Jornot wird auch «Sheriff» genannt. «Wenn das heisst, dass ich den Mut habe, auch gegen hochrangige Politiker vorzugehen, dann bin ich mit dieser Bezeichnung einverstanden», sagt er in einer Debatte bei «RTS». «Wenn es heisst, dass ich auf alles schiesse, was sich bewegt, dann nicht.»
Überdurchschnittlich viele in Genf im Gefängnis
Dass er auch gegen Mächtige vorgeht, räumen selbst Gegner ein. Im Fall des früheren Staatsrats Pierre Maudet, der 2023 wieder als Staatsrat gewählt wurde, griff die Justiz unter Jornot hart durch – auch gegen Leute, die ihm politisch nahestanden. Kritik gibt es jedoch an seiner Härte gegenüber Kleinkriminellen und sozial Randständigen. In Genf sitzen gemessen an der Bevölkerung überdurchschnittlich viele Menschen im Gefängnis.
Ich würde weniger Kleinkriminelle einsperren und mich stärker um organisierte Kriminalität kümmern
Pierre Bayenet kennt das System von innen. Der 49-Jährige ist selbst Staatsanwalt – und arbeitet unter Jornot. «Ich habe den Eindruck, dass er möglichst viele Menschen ins Gefängnis stecken will», sagt er über seinen Chef. Oft treffe es Personen mit Bagatelldelikten. Als Beispiel nennt er einen Sans-Papier, der in einer Tiefgarage schlief und dafür im Gefängnis landete.
Bayenet verspricht einen Kurswechsel. «Ich würde weniger Kleinkriminelle einsperren und mich stärker um organisierte Kriminalität kümmern», sagt er in einer Fernsehdebatte beim Lokalsender «Léman bleu».
Wir müssen das Gesetz in allen Fällen anwenden.

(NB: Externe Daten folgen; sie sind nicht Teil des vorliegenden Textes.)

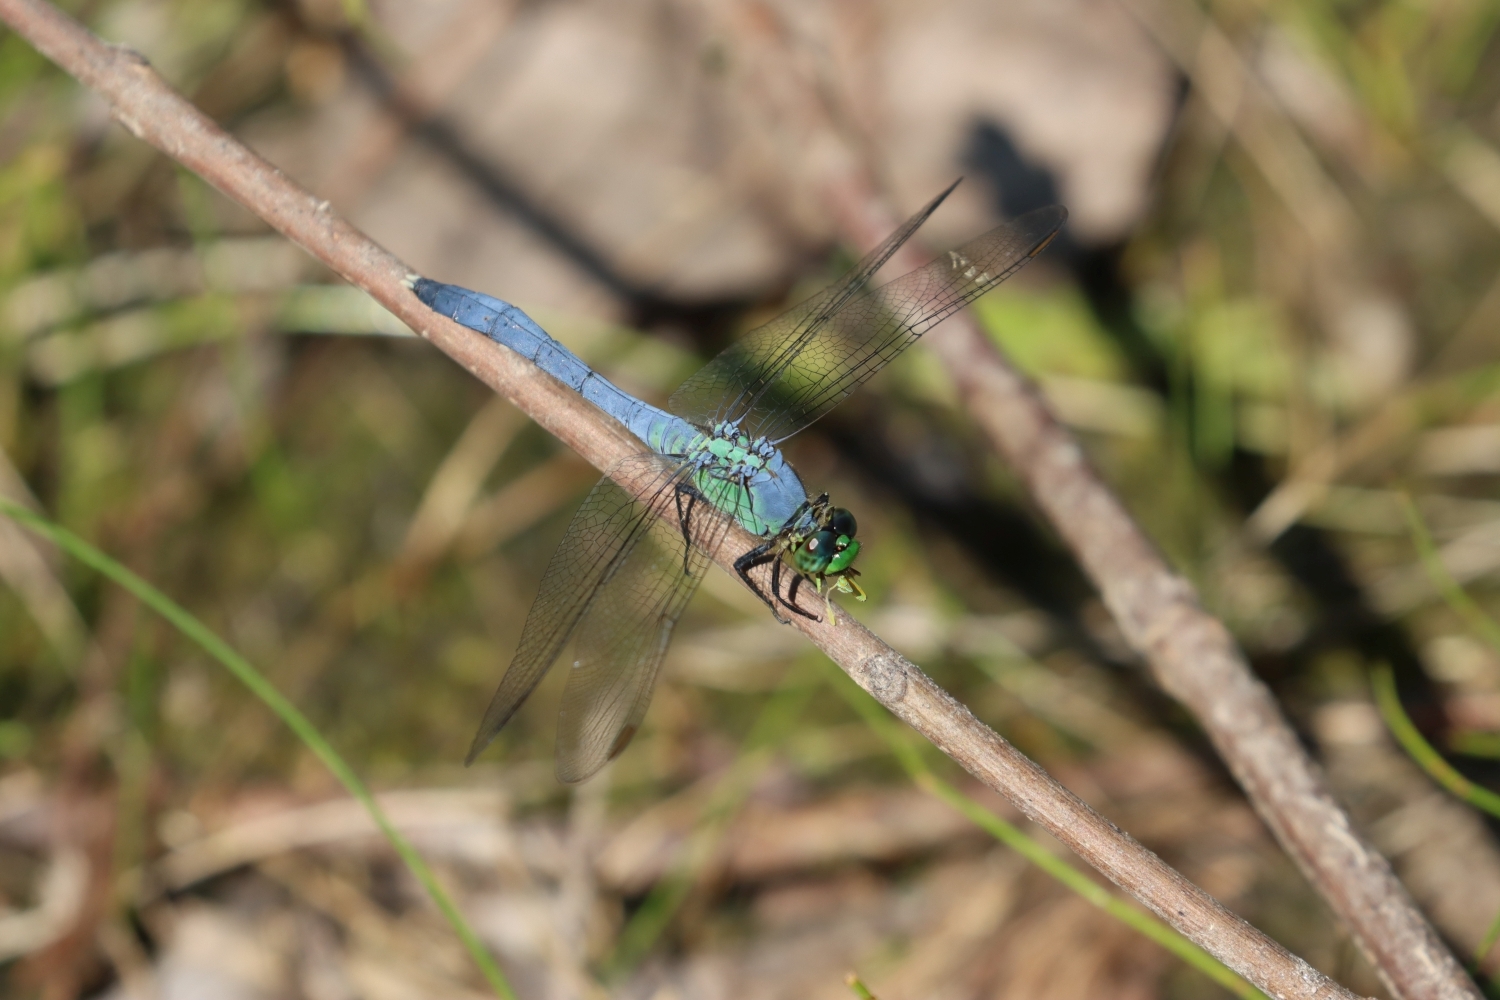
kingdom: Animalia
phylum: Arthropoda
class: Insecta
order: Odonata
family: Libellulidae
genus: Erythemis
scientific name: Erythemis simplicicollis
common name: Eastern pondhawk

Für Amtsinhaber Jornot hat der Generalstaatsanwalt diese Wahl gar nicht: «Wir müssen das Gesetz in allen Fällen anwenden.» Auch bei kleineren Delikten hätten die Bürgerinnen und Bürger ein Recht darauf.
Vor zwölf Jahren gewann Jornot
Der Wahlkampf zwischen den beiden Staatsanwälten ist auch persönlich. Jornot sagt über seinen Untergebenen, es müsse schwierig sein, «von morgens bis abends mit so viel Unzufriedenheit zu arbeiten». Bayenet kontert: «Ich arbeite für die Genferinnen und Genfer. Wenn ich für Herrn Jornot arbeiten würde, wäre ich längst weg.»
Die beiden standen sich schon einmal bei einer Wahl gegenüber – vor zwölf Jahren. Damals gewann Jornot klar. Auch diesmal gilt er als Favorit. Doch Bayenet hat mehr politische Unterstützung als früher. Deshalb könnte das Rennen dieses Mal knapp werden.